I recently attended the Climate Knowledge Brokers Workshop at the Institute for Development Studies (IDS) at Sussex University in Brighton, UK. The workshop brought together members of the Climate Knowledge Brokers (CKB) Group. This group is organised via a Coordination Hub hosted by the Renewable Energy and Energy Efficiency Partnership (REEEP) and a CKB Steering Committee chaired by the Climate and Development Knowledge Network (CDKN). The workshop was held over two days and attended by representatives from around 40 different national, regional and global institutes that are engaged in the management of climate change data and knowledge products. The event provided a lot of guidance for the Gobeshona initiative.
A series of activities took place throughout the workshop, including short presentations, knowledge ‘clinics’ and brainstorming activities. Presentations were given by representatives from CDKN and REEEP. They introduced the initiative and explained the context within which the CKB Group was formed. The group was created, we learned, in an attempt to reduce the confusion brought about by the multiple climate knowledge portals now available, and it is designed to bring knowledge brokers together to share data.
Knowledge clinics aimed to find solutions to problems faced by knowledge brokers. Representatives volunteered as ‘patients’ bringing their problems to a group of ‘doctors’ who aimed to diagnose the problems and find ways forward. This was a good chance to meet people facing similar challenges and to share possible solutions.

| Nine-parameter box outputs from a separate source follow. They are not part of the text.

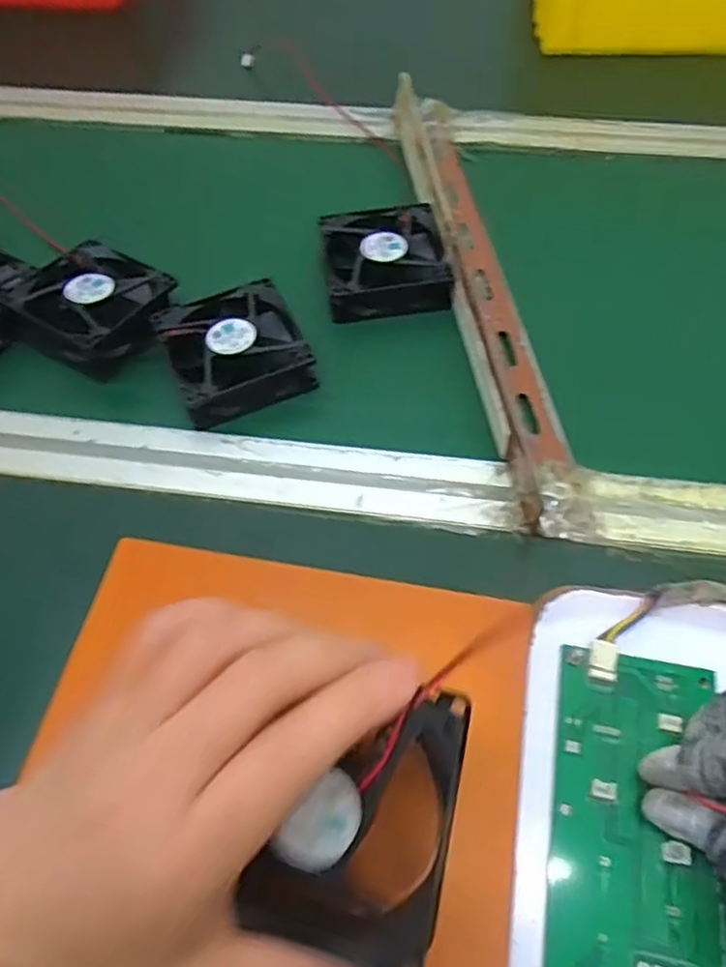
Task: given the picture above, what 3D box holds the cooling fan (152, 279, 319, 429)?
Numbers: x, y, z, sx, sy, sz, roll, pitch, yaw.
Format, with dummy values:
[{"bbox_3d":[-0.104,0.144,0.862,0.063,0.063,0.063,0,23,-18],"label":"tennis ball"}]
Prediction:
[{"bbox_3d":[-0.078,-0.083,0.422,0.078,0.031,0.083,-21,61,-9],"label":"cooling fan"}]

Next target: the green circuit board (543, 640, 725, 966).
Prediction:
[{"bbox_3d":[0.105,0.132,0.266,0.064,0.007,0.134,5,59,8],"label":"green circuit board"}]

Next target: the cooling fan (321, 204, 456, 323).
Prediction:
[{"bbox_3d":[0.016,-0.151,0.457,0.079,0.026,0.080,-6,59,0],"label":"cooling fan"}]

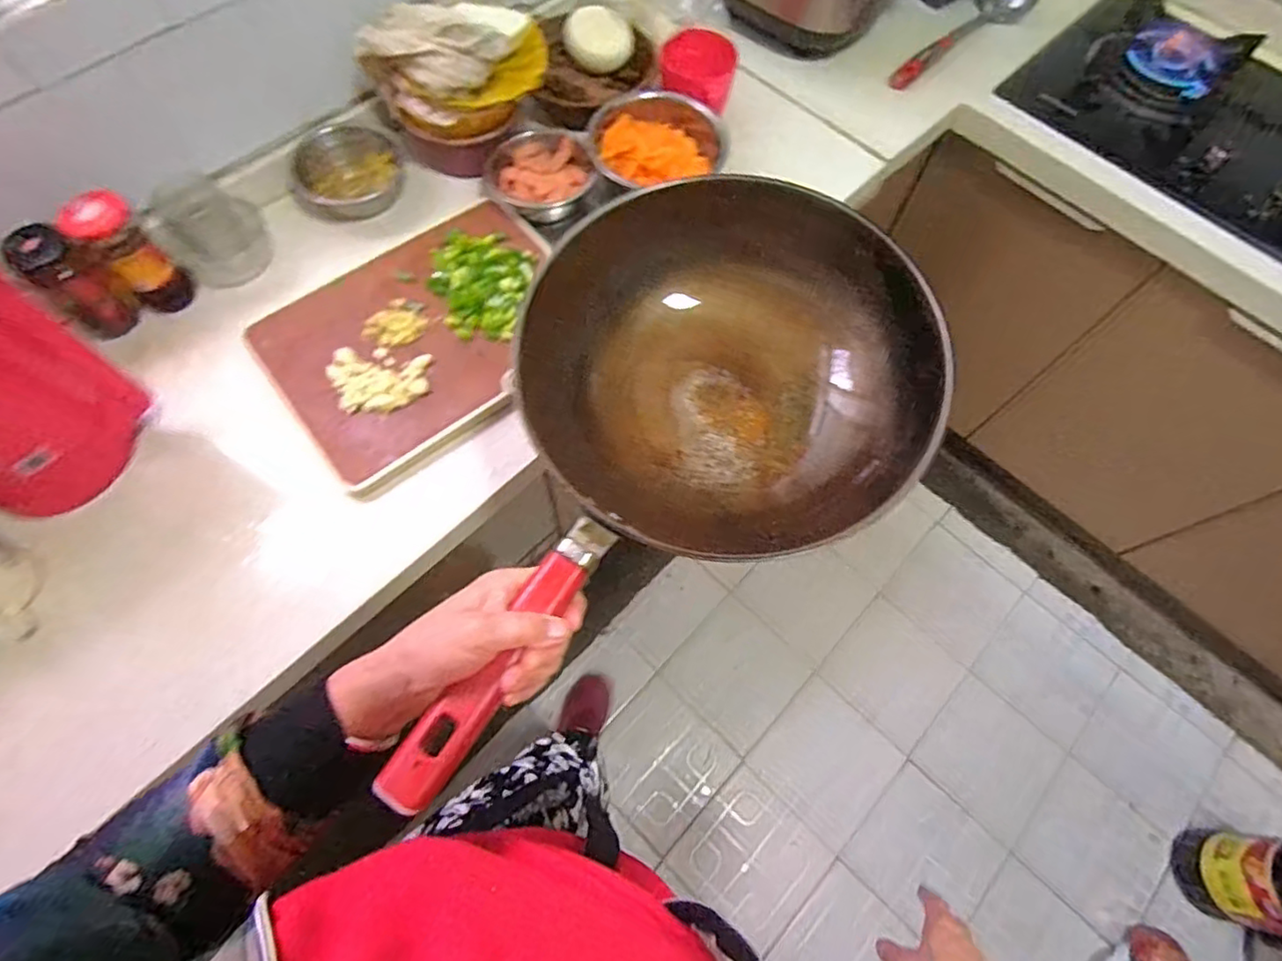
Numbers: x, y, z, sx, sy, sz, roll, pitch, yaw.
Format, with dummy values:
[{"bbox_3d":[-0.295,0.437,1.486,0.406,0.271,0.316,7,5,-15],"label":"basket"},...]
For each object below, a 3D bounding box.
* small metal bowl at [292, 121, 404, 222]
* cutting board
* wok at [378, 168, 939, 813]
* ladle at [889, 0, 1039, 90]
[{"bbox_3d":[-0.403,-0.428,0.866,0.151,0.065,0.117,-23,70,-11],"label":"small metal bowl"},{"bbox_3d":[-0.265,-0.192,0.775,0.369,0.038,0.292,-37,73,-16],"label":"cutting board"},{"bbox_3d":[0.010,0.000,0.473,0.313,0.106,0.513,29,67,10],"label":"wok"},{"bbox_3d":[0.556,-0.759,1.056,0.094,0.060,0.384,38,71,13],"label":"ladle"}]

The challenges discussed included the engagement of contributors, the targeting of specific audiences and the participation of users in online portals. Brainstorming sessions allowed certain out-of-the-box topics and project ideas to be explored. These focused on creating business strategies, linking portals and securing funding.
I offered the idea of a joint project designed to increase the quality of research being produced in developing countries. I was pleased to have an enthusiastic response and productive brainstorming session with fellow knowledge brokers. In the discussion, it was emphasised that producing quality research need not mean producing journal articles. A better approach might be to identify the purpose of the research and, therefore, the target audience and appropriate knowledge product, be it a brief, project report, journal article or book chapter. This and the other activities certainly provided food for thought and the potential of collaboration and idea sharing with some of the institutes represented.